Samba-enredo é um grande enunciado político, diz sociólogo

© Gilberto Costa/Agência Brasil

O conturbado processo de redemocratização no Brasil durante o século XX é o foco da tese de doutorado do sociólogo Rodrigo Antonio Reduzino, defendida na Unicamp. Intitulada “Enredos da Liberdade: o grito das Escolas de Samba pela Democracia”, a pesquisa analisa como as escolas de samba do Rio de Janeiro, nos anos 1980, período de transição da ditadura militar, utilizaram seus enredos como forma de resistência e crítica social.

O estudo de Reduzino, que também é base para o documentário “Enredos da Liberdade”, disponível no Globoplay, abrange desde a campanha das Diretas Já até a eleição de Fernando Collor.
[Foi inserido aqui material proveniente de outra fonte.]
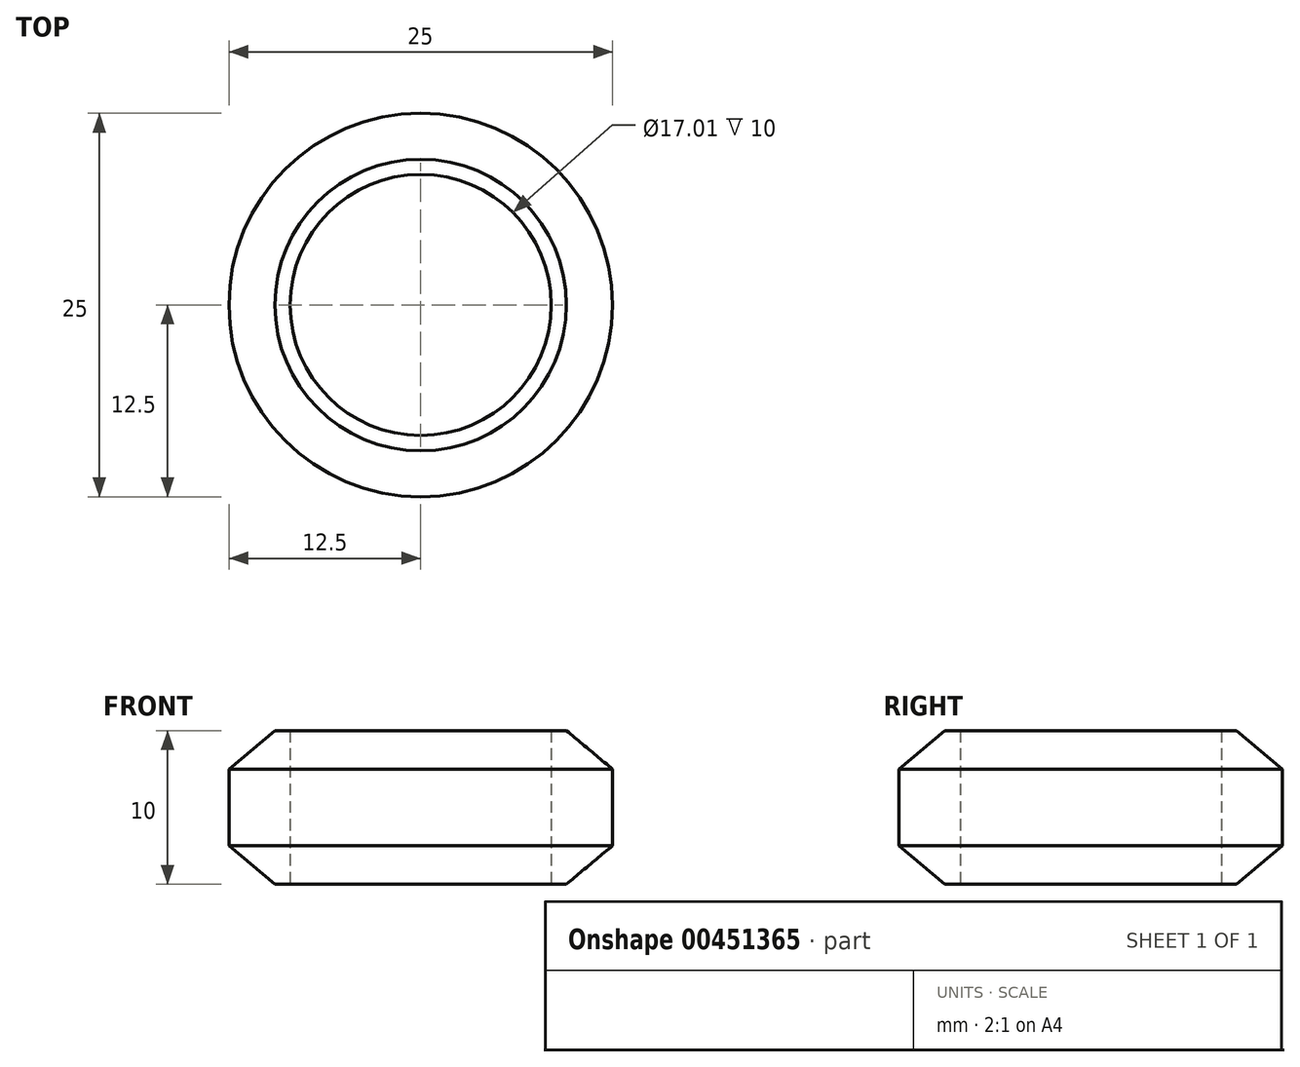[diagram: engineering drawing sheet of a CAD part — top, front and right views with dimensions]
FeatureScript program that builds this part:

Ele destaca que, apesar da repressão e censura, membros das escolas de samba, especialmente pessoas negras, enfrentaram o racismo e a violência estatal para expressar suas opiniões políticas.

Em entrevista à Agência Brasil, Reduzino, que também atua na Secretaria de Educação do Rio de Janeiro e no Departamento Cultural da Mangueira, ressalta a importância de reconhecer o samba-enredo como um “grande enunciado político”. Ele critica o apagamento do papel das escolas de samba na resistência à ditadura, destacando que “vivemos em uma sociedade historicamente estruturada pelo racismo, e uma das dimensões dele é o apagamento da palavra, da intelectualidade e da humanidade”.

O sociólogo aborda ainda a relação entre as escolas de samba e os banqueiros do jogo do bicho, afirmando que a associação com a criminalidade recai sobre as escolas, ignorando a conexão dos bicheiros com o poder público. Reduzino também discute o mito da democracia racial no Brasil, argumentando que ele serve para “negar a própria realidade” e perpetuar desigualdades.

Questionado sobre a crítica de que alguns enredos do passado foram baseados na historiografia oficial, Reduzino defende que essa visão busca “tornar menor o que você produz” e estigmatizar as escolas de samba, isentando outras instituições de questionamentos semelhantes. Ele questiona a narrativa de que as escolas de samba foram adesistas à ditadura, apontando que poucos enredos da década de 1970 exaltaram o regime militar.